Tevekkül hakkında bazı ayet-i kerimeler ve hadis-i şerifler:

“De ki: Allah’ın bizim için takdir ettiğinden başkası asla bize dokunmaz. O bizim Mevlamızdır. Müminler yalnızca Allah’a tevekkül etsinler.” (Tevbe 50)

“Şüphesiz ki iman edip Rablerine tevekkül edenler üzerinde, o şeytanın hiçbir nüfuzu yoktur.” (Nahl 99)

“Kâfirlere ve münafıklara itaat etme, onların ezalarına aldırma ve Allah’a tevekkül et! Allah vekil olarak yeter.” (Ahzab 48)

“Kim Allah’a tevekkül ederse Allah ona yeter.” (Talak 4)

Hazreti Enes (r.a.)’dan rivayet edilmiştir. Resulullah (a.s.m.) şöyle buyurdu:

— Kim evinden çıkınca,  بِسْمِ اللهِ تَوَكَّلْتُ عَلىَ اللّهِ وَلاَ حَوْلَ وَلاَ قُوَّةَ إِلَّا بِاللّهِ  (Allah’ın adıyla, Allah’a tevekkül ettim, güç ve kuvvet ancak Allah’tandır.) derse; kendisine, “İşine bak, sana hidayet verildi, kifayet edildi ve korundun!” denilir ve şeytan ondan yüz çevirir. (Tirmizî)

Hazreti Ömer (r.a.) demiştir ki: Resulullah (a.s.m.)’ın şöyle dediğini işittim:

— Eğer siz Allah’a karşı hakkıyla tevekkül etseydiniz, sabah yuvalarından aç çıkan ve akşam karınları doymuş olarak yuvalarına dönen kuşlar gibi rızıklanırdınız. (Tirmizî)

Hazreti Ebû Bekir (r.a.) şöyle demiştir:

— Biz hicret esnasında mağarada iken, başımız ucunda bizi arayan müşriklerin ayaklarına baktım ve Resulullah’a: “Ey Allah’ın Resulü!

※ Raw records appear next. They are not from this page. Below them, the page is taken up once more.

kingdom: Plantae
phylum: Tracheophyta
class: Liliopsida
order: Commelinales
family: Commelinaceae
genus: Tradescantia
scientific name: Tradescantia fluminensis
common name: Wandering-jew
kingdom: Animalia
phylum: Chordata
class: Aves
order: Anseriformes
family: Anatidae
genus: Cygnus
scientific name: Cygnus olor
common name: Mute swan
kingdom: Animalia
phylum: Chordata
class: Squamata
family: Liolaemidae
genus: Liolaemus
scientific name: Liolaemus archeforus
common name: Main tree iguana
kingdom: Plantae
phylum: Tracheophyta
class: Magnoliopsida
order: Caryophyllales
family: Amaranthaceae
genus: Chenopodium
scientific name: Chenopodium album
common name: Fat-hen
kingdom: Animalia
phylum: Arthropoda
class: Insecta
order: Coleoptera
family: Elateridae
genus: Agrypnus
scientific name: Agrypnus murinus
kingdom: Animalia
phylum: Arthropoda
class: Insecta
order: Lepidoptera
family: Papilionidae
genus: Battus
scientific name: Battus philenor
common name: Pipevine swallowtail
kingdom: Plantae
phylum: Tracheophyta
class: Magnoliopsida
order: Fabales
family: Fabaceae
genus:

Birisi ayaklarına bakacak olsa muhakkak bizi görür.” dedim. Bunun üzerine Resulullah (a.s.m.): “Ey Ebû Bekir! Üçüncüleri Allah olan iki kişi hakkında zannın (endişen) ne?” buyurdu. (Buhârî, Müslim)

Mezkûr ayet-i kerime ve hadis-i şerifler üzerinde iyice tefekkür edilmeli, nefis hesaba çekilerek sabır ve tevekkülden hissesinin ne olduğu ortaya konmalıdır. Bu vazifeyi sizlere havale ediyor ve metne devam ediyorum:

Öyle mi? Evet, “emr-i kün feyekûn”e malik bir Sultan-ı Cihan’a acz tezkeresiyle istinad eden bir adamın ne pervası olabilir? Zira en müthiş bir musibet karşısında  اِنَّا لِلّٰهِ وَاِنَّا اِلَيْهِ رَاجِعُونَ  deyip itminan-ı kalp ile Rabb-i Rahîm’ine itimat eder. (7. Söz)

Ayet mana: “Şüphesiz biz Allah’ın mülküyüz ve ancak O’na döneceğiz.” (Bakara 156)

“Emr-i kün feyekûn”e malik olmak, olmasını murad ettiği şeyi sadece bir “kün” (ol) emriyle yaratabilmektir. Allahu Teâlâ “emr-i kün feyekûn”e maliktir. Bir şeyin olmasını murad ettiğinde sadece  “Ol.” der ve “Ol.” dediğinde her şey olur.

Şunu da hatırlatalım: Her şeyin vücudunun “kün” (ol) emriyle bağlı olması bir temsil ve teşbihtir. Bu temsil, halk ve icattaki kolaylığı anlatmak içindir. Yani her şey sanki bir “kün” (ol) emriyle olur, bu kadar kolay yaratılır; halk ve icatta hiçbir zahmet ve meşakkat yoktur.

Her şeyin “kün” emriyle yaratılması bu manadadır. Yoksa Allahu Teâlâ bir şeyi yaratmak istediğinde ona “kün” demez. Allah yaratmak isteyince irade-i İlahiye o şeye taalluk eder; kudret-i İlahiye onu kaza eder.

İşte mümin böyle bir Zata tevekkül eder; her musibete karşı  اِنَّا لِلّٰهِ وَاِنَّا اِلَيْهِ رَاجِعُونَ  (Şüphesiz biz Allah’ın mülküyüz ve ancak O’na döneceğiz.) deyip itminan-ı kalp ile Ona itimat eder.

Tabii bu meseleleri okumak ve izah etmek kolay… Asıl zor olan, hakikati ruha ve kalbe işletip meleke hâline getirmek. Cenab- Hak bizlere, bu hakikatleri okuma hususunda inayet ettiği gibi, yaşama hususunda da inayet etsin. Bizleri tevekkül eden ve sabreden kullar zümresine dâhil eylesin. Âmin.